------ Document extract

A turning point in his career came in 1965, when the director František Pavlíček engaged him to the Divadlo na Vinohradech, to which he remained faithful throughout the rest of his life. Nonetheless, he acted as a guest also in other theatres, e.g. in Semafor Theatre, or in Divadlo ABC (ABC Theatre), where he cooperated with another important actor of the time, Jan Werich. Among his most valued roles were Paolino in Pirandello's The Man, The Beast and The Virtue, Professor Higgins in G. B. Shaw's Pygmalion, Harpagon in Molière's The Miser, and many others.

== Film ==
Kopecký was a passionate admirer of film from an early age, and began to appear on screen shortly after the war. His first minor role was in the historic film Jan Roháč z Dubé (1947), but he quickly graduated to more important characters. During his career he played mainly negative roles of bon vivants, elegant intriguers, traitors, debauchees, lechers and villains, which he managed to depict with great elegance and esprit. Among his most valued roles in film were Chaplain Katz in The Good Soldier Švejk (1956), Hogofogo in Limonádový Joe (1964), the chief of the Czech water-goblins in Jak utopit dr. Mráčka aneb Konec vodníků v Čechách (1974), the villainous Count von Kratzmar in Adéla ještě nevečeřela (1977), and many others. He may be best known today as Dr. Štrosmajer in the Czech television series Nemocnice na kraji města.

------------
------ Data section

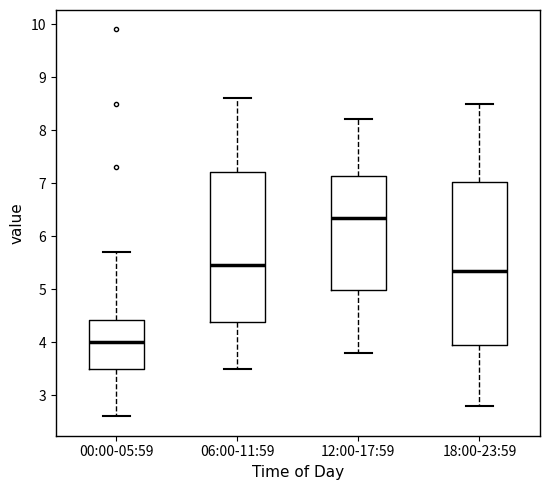

Which box's median line is the highest?

12:00-17:59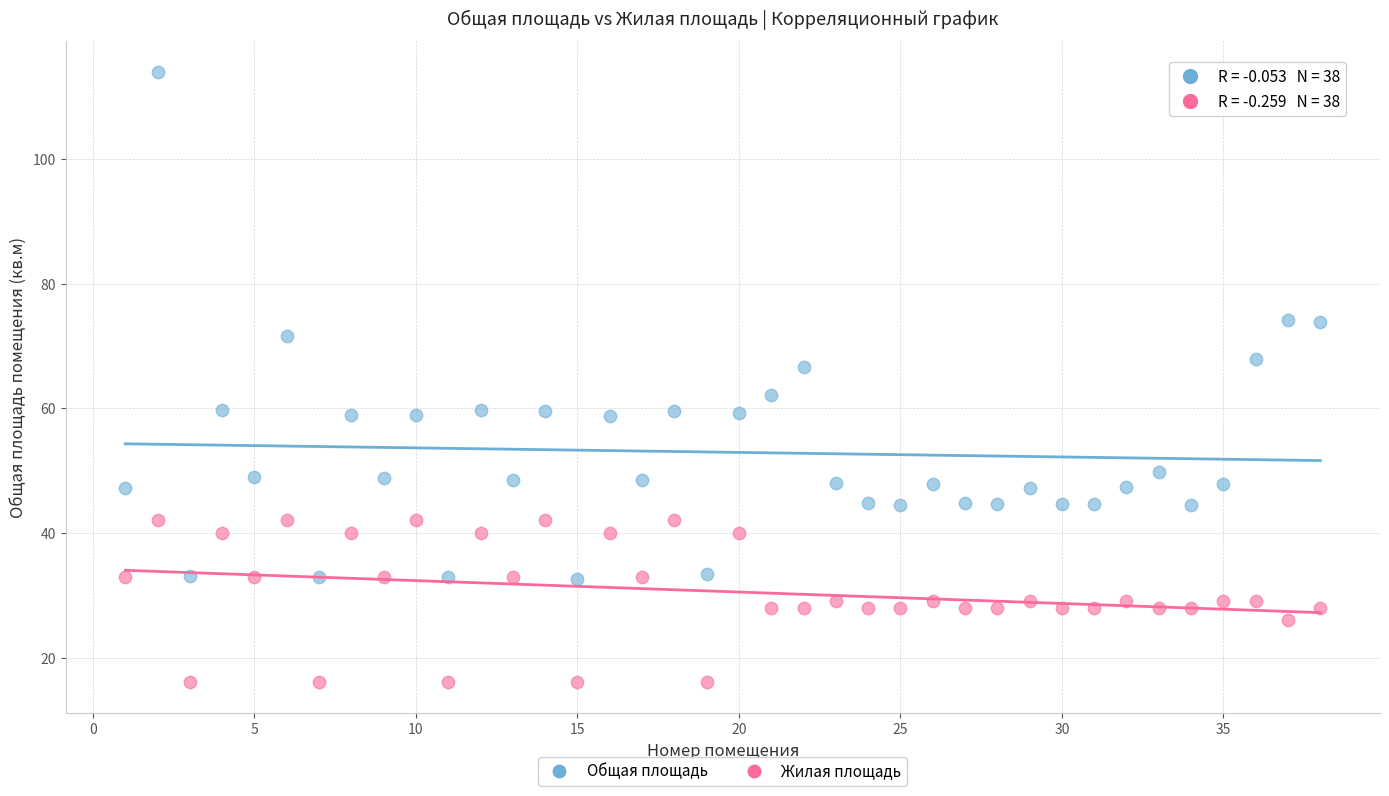

What are all the series names shown in the legend?

Общая площадь, Жилая площадь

------------

_Task requirements_
**a.** Repeat the text about the actor Kopecký word for word from "A turning point" to "Miser, and many others.".
**b.** According to the text about the actor Kopecký, in which film did he have his first minor role?

_Expected results_
**a.**
A turning point in his career came in 1965, when the director František Pavlíček engaged him to the Divadlo na Vinohradech, to which he remained faithful throughout the rest of his life. Nonetheless, he acted as a guest also in other theatres, e.g. in Semafor Theatre, or in Divadlo ABC (ABC Theatre), where he cooperated with another important actor of the time, Jan Werich. Among his most valued roles were Paolino in Pirandello's The Man, The Beast and The Virtue, Professor Higgins in G. B. Shaw's Pygmalion, Harpagon in Molière's The Miser, and many others.

**b.** His first minor role was in the historic film Jan Roháč z Dubé (1947).